Concentration-dependent effects of humic acid and protein on the stability of hematite nanoparticles in an aqueous environment

In this study, humic substance (humic acid, HA) and protein (bovine serum albumin, BSA) were chosen as typical natural organic matter (NOM) to reveal the effects of NOM types and concentrations on the stability of hematite NPs (9 +/- 2 nm) in solutions containing monovalent (Na+) and divalent (Mg2+ and Ca2+) cations at pH 6.5. The results indicated that the surface functional groups and conformational structures of NOM were important factors in determining the stability of NPs in an aqueous environment.

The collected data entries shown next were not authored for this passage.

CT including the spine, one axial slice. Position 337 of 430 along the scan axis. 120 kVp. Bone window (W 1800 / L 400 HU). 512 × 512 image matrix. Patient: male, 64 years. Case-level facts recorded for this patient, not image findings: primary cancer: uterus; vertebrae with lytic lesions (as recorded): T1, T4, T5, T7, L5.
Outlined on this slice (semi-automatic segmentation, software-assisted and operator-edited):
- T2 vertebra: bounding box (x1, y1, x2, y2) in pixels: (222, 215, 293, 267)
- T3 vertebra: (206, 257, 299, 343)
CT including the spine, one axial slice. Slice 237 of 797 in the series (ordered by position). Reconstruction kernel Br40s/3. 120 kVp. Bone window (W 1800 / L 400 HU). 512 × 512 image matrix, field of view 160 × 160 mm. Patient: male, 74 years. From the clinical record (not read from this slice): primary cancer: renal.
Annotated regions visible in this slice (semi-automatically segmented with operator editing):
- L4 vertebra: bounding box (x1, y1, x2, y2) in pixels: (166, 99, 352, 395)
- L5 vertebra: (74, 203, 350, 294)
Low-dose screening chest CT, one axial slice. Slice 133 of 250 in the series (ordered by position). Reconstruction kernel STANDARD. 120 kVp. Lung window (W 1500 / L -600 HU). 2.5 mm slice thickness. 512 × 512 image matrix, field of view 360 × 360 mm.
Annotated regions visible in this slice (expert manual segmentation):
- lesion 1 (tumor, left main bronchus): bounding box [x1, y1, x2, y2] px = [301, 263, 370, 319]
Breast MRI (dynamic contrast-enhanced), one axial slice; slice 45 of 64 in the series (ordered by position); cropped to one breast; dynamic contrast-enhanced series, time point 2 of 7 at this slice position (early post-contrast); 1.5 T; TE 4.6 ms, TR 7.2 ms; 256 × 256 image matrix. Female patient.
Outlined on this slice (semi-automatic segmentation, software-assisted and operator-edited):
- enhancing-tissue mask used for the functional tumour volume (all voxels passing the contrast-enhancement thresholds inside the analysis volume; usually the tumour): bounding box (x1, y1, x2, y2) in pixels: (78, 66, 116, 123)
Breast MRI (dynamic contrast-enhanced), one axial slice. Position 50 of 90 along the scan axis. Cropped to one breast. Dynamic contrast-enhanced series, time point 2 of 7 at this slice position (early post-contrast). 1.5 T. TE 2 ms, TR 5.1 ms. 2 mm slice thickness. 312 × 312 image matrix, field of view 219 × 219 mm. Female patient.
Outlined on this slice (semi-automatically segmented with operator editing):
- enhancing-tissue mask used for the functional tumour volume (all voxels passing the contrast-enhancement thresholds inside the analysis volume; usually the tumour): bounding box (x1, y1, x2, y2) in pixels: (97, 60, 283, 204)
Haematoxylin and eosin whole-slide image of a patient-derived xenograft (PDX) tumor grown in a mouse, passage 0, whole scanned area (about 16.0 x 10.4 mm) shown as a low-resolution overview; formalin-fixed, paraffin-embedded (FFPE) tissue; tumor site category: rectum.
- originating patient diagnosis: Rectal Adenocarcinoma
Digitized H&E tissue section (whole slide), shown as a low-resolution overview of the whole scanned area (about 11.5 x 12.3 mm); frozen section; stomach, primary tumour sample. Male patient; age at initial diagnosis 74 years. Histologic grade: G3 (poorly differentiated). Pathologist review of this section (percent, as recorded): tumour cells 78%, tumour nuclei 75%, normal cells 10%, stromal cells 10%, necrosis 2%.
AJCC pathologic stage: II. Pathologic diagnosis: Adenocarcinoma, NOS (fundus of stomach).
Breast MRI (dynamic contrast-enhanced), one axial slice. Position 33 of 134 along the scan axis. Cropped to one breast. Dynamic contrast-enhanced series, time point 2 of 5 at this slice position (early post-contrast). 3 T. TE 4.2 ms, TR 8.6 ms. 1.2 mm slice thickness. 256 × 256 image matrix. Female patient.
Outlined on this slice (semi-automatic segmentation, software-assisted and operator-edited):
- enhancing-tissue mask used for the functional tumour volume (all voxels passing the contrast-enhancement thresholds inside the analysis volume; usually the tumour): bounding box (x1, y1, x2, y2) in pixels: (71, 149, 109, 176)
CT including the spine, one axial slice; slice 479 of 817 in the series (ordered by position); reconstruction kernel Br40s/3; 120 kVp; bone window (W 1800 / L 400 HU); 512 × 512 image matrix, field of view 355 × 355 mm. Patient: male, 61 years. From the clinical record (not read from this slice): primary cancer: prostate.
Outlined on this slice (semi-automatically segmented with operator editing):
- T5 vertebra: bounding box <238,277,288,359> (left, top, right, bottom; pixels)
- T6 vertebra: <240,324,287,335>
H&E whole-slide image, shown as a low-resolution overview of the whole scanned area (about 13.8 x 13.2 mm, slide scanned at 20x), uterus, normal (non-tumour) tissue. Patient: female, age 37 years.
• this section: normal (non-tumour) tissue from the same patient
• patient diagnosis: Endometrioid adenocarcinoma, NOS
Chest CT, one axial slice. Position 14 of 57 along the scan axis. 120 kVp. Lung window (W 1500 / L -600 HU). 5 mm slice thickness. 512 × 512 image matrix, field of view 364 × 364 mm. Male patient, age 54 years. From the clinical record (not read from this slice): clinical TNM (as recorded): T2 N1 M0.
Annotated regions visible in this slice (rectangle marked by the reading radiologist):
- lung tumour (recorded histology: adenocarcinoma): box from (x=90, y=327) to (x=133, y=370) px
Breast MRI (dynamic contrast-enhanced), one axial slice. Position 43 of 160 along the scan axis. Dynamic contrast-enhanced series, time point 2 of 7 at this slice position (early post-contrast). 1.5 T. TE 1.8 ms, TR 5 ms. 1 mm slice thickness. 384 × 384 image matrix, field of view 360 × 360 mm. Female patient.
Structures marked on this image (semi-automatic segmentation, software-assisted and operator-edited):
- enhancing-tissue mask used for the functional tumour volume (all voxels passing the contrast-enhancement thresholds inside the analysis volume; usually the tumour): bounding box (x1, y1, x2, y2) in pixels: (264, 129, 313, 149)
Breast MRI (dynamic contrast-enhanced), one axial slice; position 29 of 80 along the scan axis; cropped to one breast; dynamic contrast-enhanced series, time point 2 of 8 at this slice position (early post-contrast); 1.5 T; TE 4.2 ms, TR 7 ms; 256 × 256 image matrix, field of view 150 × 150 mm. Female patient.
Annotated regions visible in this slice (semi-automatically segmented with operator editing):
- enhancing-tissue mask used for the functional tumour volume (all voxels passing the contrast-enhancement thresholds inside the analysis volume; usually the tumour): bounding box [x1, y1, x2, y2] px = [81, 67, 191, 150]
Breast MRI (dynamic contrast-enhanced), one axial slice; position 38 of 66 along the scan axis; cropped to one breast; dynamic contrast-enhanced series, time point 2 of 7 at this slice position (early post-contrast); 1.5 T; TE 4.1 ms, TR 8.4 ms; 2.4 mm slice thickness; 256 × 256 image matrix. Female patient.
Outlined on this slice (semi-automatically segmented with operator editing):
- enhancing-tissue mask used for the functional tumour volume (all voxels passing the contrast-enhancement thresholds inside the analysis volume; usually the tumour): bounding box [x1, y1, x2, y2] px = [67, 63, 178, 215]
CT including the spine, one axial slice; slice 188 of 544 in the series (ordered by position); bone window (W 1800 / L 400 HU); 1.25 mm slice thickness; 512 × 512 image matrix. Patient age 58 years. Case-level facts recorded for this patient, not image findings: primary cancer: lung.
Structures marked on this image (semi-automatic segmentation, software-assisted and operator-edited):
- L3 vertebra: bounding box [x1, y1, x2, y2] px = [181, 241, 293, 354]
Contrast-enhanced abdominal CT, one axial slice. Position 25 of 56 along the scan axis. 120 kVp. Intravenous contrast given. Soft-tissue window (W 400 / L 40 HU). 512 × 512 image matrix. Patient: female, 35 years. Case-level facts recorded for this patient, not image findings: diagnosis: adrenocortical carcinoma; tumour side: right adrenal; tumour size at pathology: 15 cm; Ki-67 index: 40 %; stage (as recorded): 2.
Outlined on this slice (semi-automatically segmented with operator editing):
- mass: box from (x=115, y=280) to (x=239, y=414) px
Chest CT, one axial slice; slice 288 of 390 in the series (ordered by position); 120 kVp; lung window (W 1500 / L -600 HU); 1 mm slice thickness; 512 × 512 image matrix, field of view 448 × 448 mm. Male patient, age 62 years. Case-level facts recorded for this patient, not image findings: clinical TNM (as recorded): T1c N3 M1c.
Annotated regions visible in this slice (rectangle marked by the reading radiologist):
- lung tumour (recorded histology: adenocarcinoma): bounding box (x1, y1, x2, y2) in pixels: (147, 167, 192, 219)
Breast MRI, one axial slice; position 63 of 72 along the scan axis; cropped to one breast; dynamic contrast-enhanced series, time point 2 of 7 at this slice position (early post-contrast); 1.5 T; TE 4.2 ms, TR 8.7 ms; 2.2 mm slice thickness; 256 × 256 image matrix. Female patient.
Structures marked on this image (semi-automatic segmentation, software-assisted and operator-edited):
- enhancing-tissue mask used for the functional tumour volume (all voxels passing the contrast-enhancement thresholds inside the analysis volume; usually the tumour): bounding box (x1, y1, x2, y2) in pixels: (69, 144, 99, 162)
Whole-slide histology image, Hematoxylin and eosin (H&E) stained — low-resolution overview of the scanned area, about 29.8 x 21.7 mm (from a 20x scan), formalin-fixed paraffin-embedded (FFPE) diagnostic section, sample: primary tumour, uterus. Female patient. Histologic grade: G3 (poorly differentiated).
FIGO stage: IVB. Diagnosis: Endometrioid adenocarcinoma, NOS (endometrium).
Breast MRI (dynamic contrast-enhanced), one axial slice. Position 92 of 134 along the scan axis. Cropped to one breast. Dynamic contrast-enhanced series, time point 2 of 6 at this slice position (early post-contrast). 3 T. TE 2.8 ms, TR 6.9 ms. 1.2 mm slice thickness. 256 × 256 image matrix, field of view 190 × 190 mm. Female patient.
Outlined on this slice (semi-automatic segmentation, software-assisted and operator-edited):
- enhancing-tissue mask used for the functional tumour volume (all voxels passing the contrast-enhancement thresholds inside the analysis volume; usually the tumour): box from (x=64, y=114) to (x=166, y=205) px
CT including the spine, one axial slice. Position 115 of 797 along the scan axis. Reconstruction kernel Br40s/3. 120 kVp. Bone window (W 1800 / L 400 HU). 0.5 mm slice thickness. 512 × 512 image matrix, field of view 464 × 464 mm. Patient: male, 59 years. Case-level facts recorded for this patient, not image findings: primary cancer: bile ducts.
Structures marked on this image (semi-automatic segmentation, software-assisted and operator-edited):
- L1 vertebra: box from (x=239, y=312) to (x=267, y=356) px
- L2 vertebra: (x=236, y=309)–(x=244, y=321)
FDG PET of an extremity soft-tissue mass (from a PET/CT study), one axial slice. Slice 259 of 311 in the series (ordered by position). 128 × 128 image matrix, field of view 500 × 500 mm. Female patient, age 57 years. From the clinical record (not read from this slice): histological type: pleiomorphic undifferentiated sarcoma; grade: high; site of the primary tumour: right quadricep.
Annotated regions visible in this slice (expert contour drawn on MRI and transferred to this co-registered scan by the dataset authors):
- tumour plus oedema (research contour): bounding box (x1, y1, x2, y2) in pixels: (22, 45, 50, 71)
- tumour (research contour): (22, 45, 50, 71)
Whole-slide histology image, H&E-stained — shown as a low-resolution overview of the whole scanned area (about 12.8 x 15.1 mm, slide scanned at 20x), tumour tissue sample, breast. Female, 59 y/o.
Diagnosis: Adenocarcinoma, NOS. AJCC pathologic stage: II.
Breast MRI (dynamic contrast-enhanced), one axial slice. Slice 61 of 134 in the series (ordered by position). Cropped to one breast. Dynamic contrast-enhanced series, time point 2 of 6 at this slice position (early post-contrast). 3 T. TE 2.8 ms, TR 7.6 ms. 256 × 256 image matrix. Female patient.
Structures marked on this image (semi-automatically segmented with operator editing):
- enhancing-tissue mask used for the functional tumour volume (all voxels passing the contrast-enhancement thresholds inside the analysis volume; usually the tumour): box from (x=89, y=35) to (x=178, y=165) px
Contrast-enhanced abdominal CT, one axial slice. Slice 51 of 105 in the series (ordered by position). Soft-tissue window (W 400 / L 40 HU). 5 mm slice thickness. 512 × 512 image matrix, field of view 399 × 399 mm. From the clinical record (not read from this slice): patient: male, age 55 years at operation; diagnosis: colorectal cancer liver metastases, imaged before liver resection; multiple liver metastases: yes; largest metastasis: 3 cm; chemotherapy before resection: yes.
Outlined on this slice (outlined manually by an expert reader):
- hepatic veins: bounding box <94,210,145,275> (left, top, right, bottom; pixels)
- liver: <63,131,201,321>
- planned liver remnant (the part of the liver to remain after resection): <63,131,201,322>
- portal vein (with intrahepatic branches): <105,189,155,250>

HA with a large amount of oxygen-containing groups and a high negative zeta potential (-25.7 mV) could increase the stability of hematite NPs due to the strong electrostatic repulsion and steric repulsion formed in the NaCl solution. The formed cation-bridging effect after hematite NPs incubated in HA induced the fast aggregation of NPs in solutions containing divalent cations. Non-linear relationships between hematite NP stability and BSA concentrations were observed in all three electrolytes. The stability of hematite NPs was significantly depressed at low concentration of BSA due to the decreased electrostatic repulsive force. With the increase in BSA concentration, the steric repulsion formed by the adsorption of BSA molecules on the surface of hematite NPs gradually dominated and stabilized hematite NPs. These results highlight the crucial role of NOM types and concentrations as well as solution chemistry conditions in the colloidal stability of hematite NPs in NOM-rich water.